Jazz nel pomeriggio

domenica 30 maggio 2010

This Nearly Was Mine (Ethan Iverson)

  Ti ho già fatto ascoltare questa canzone nella versione di un altro trio pianistico, quello di un giovane Cecil Taylor. Qui te la ripresento nella versione che, nel 1998, ne ha dato Ethan Iverson, noto soprattutto come pianista dei Bad Plus e mio preferito fra i giovani pianisti jazz (e manutentore dell'indispensabile blog Do the Math, v. qui a destra). Iverson mi ha detto di aver conosciuto la canzone proprio nella versione di Taylor.
  Dove l’esecuzione di Taylor era provocatoriamente modernistica, quella di Iverson è liricamente postmoderna (dedico il pezzo al mio amico Alessando Achilli, a cui per vie piuttosto attorte è caro).

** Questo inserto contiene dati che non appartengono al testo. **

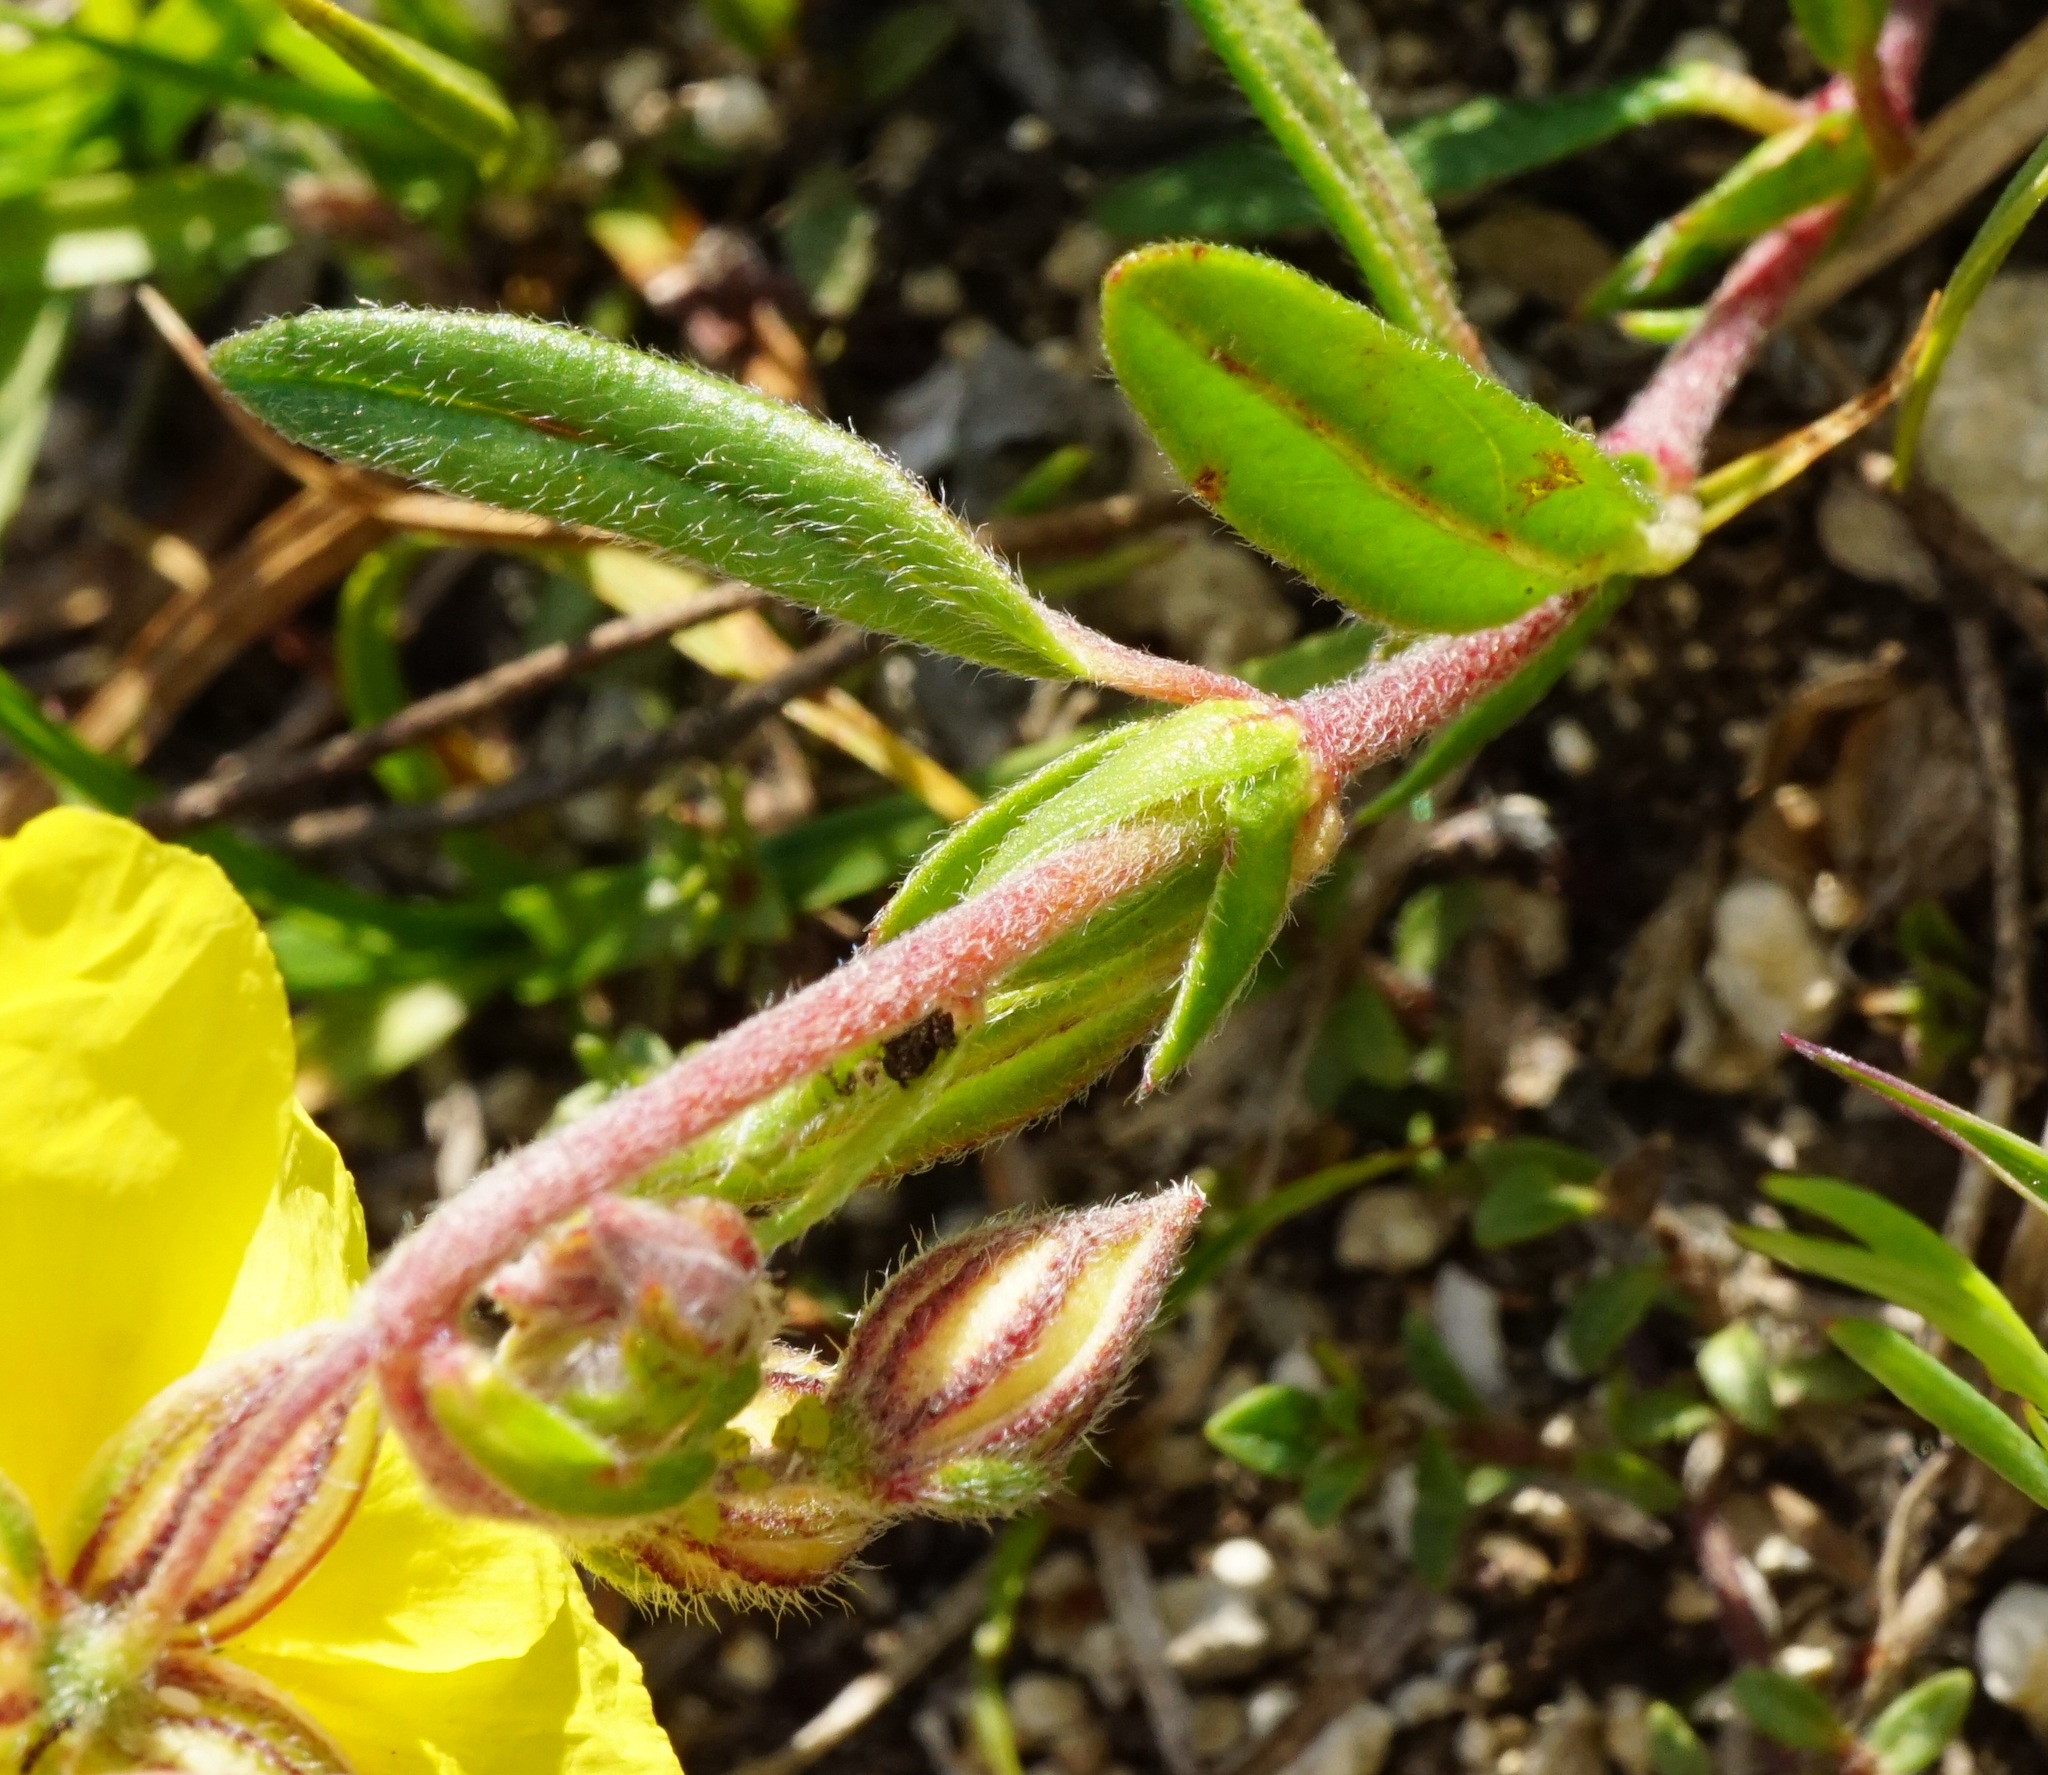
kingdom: Plantae
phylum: Tracheophyta
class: Magnoliopsida
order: Malvales
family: Cistaceae
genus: Helianthemum
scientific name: Helianthemum nummularium
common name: Common rock-rose
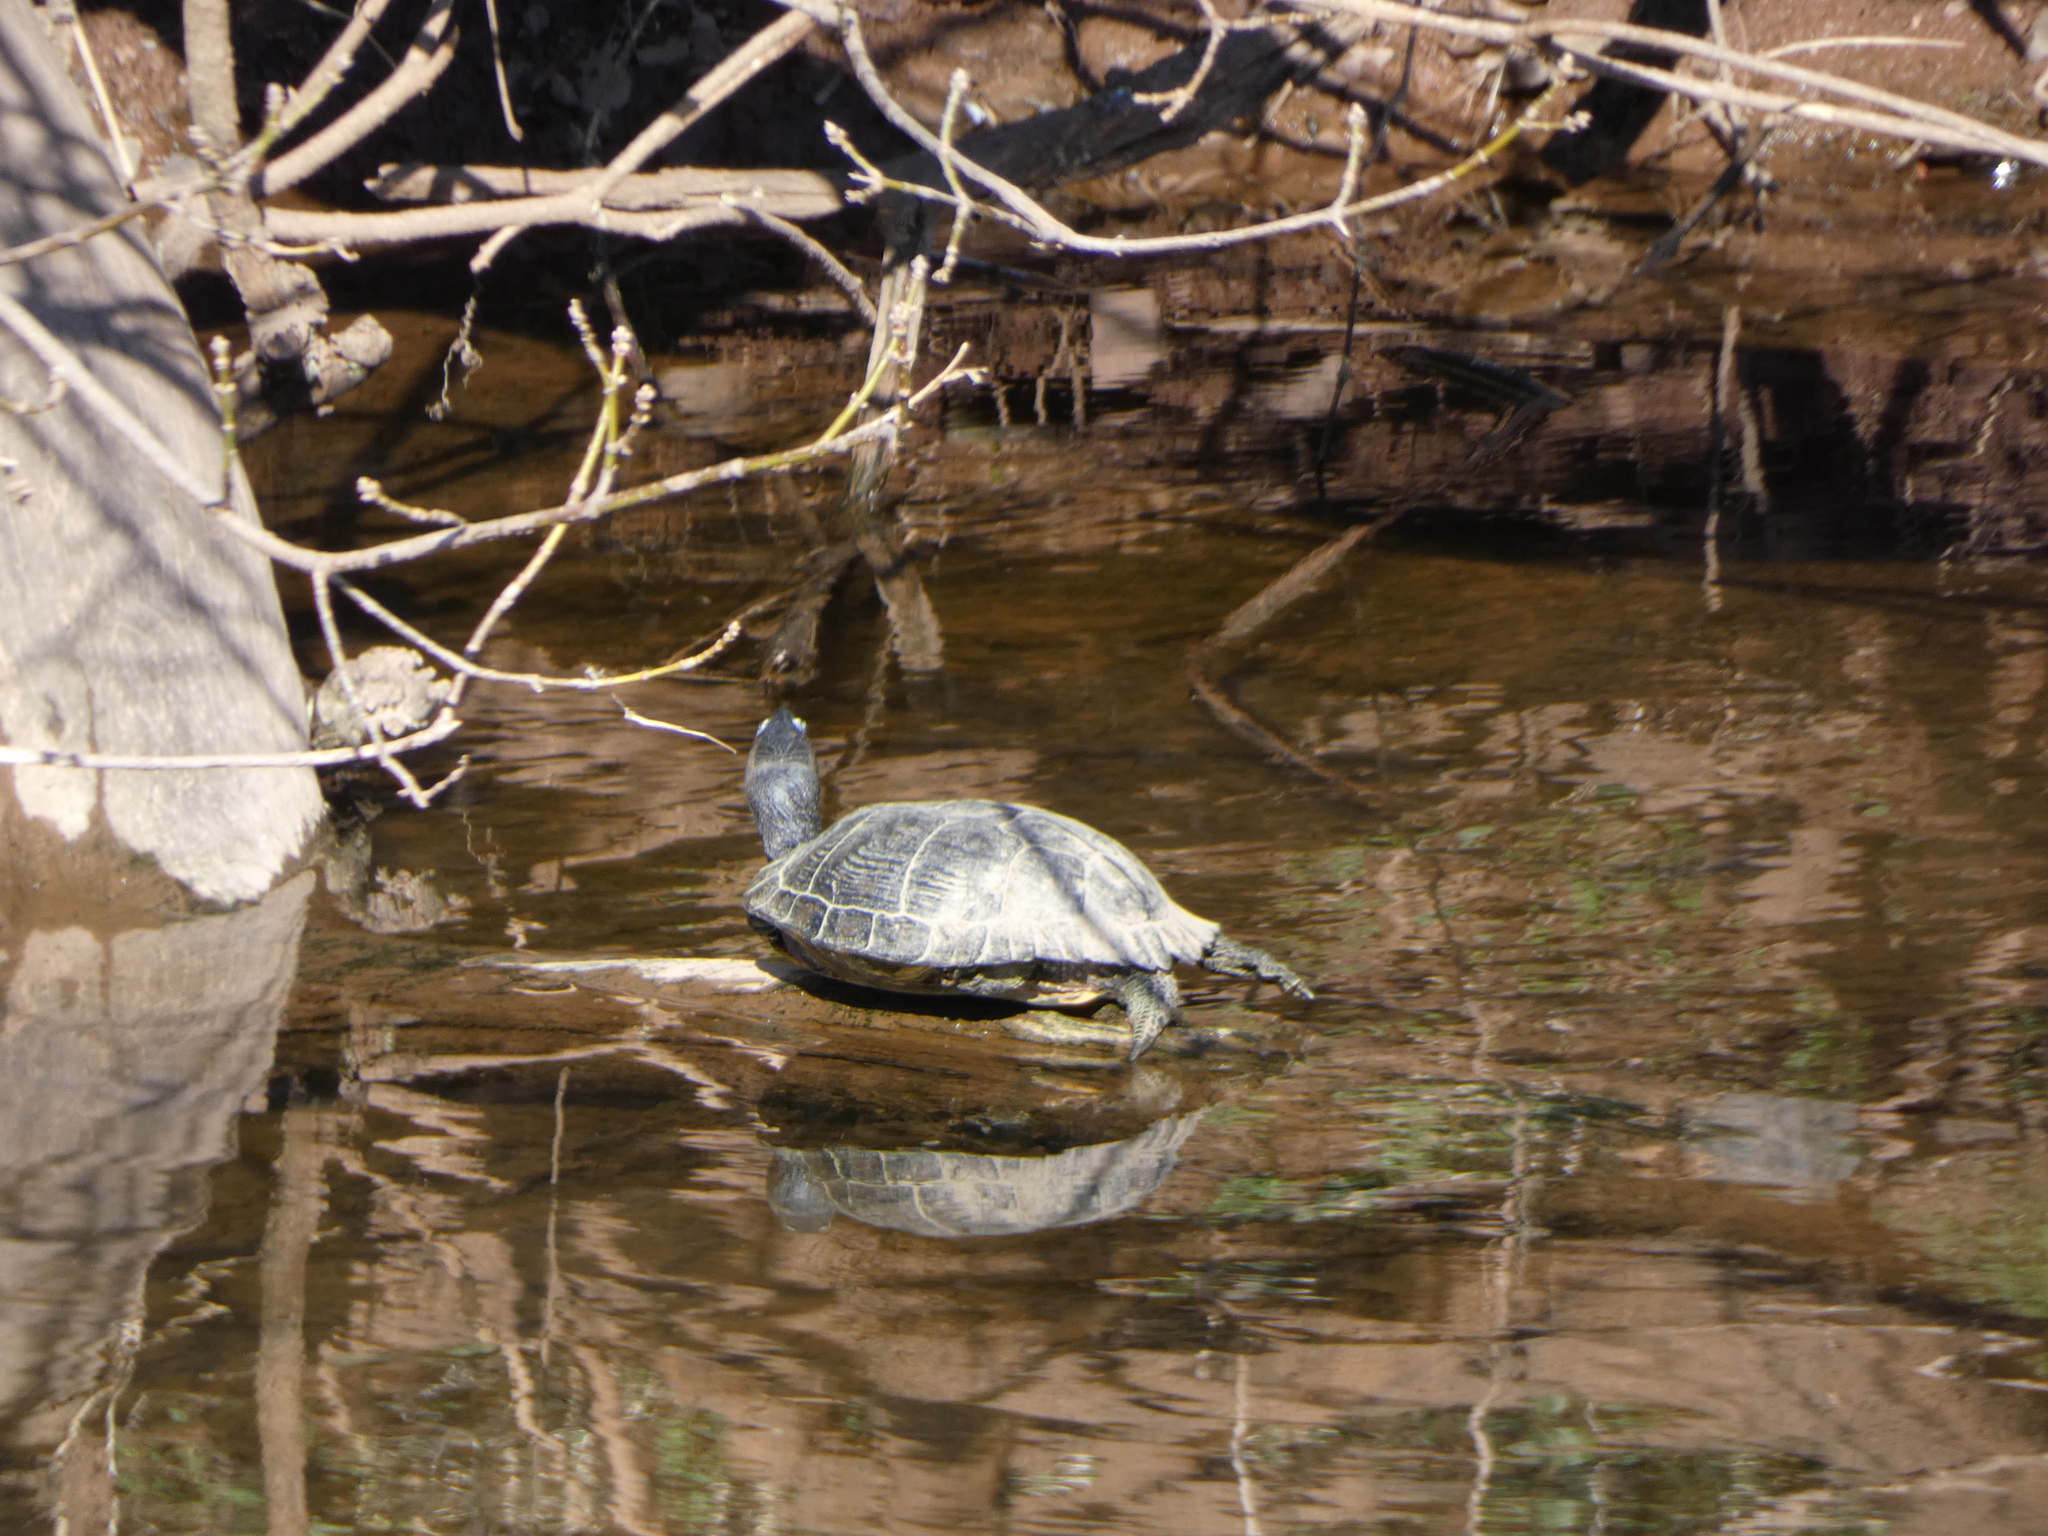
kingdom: Animalia
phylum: Chordata
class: Testudines
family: Emydidae
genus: Trachemys
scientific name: Trachemys scripta
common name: Slider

This Nearly Was Mine (Rodgers- Hammerstein III), da «Deconstruction Zone», Fresh Sound FSNT 047 CD. Ethan Iverson, piano; Reid Anderson, contrabbasso; Jorge Rossy, batteria. Registrato il 4 aprile 1998.

3 commenti:

g ha detto...

Marco ma che bello questo blooooog! Grazie grazie grazie

g ha detto...

Bellissimo tutto, ma bellissima l'articolazione, con la parte centrale (3:00 ->4:15) cosi' chiacchierata e cosi' retenue allo stesso tempo. Non l'avevo mai sentito Iverson (effigurati), ma ha un tocco delicato, morbido eppure infinitamente concreto. Mi piace davvero molto.

Marco Bertoli ha detto...

Questo il blog è compagno delle notti degli insonni! Bello quello che dici del fraseggio di Iverson. Se segui i link nel testo, puoi leggere anche un'intervista che gli ho fatto cinque anni fa. Un autentico intellettuale del jazz (abbastanza una rarità).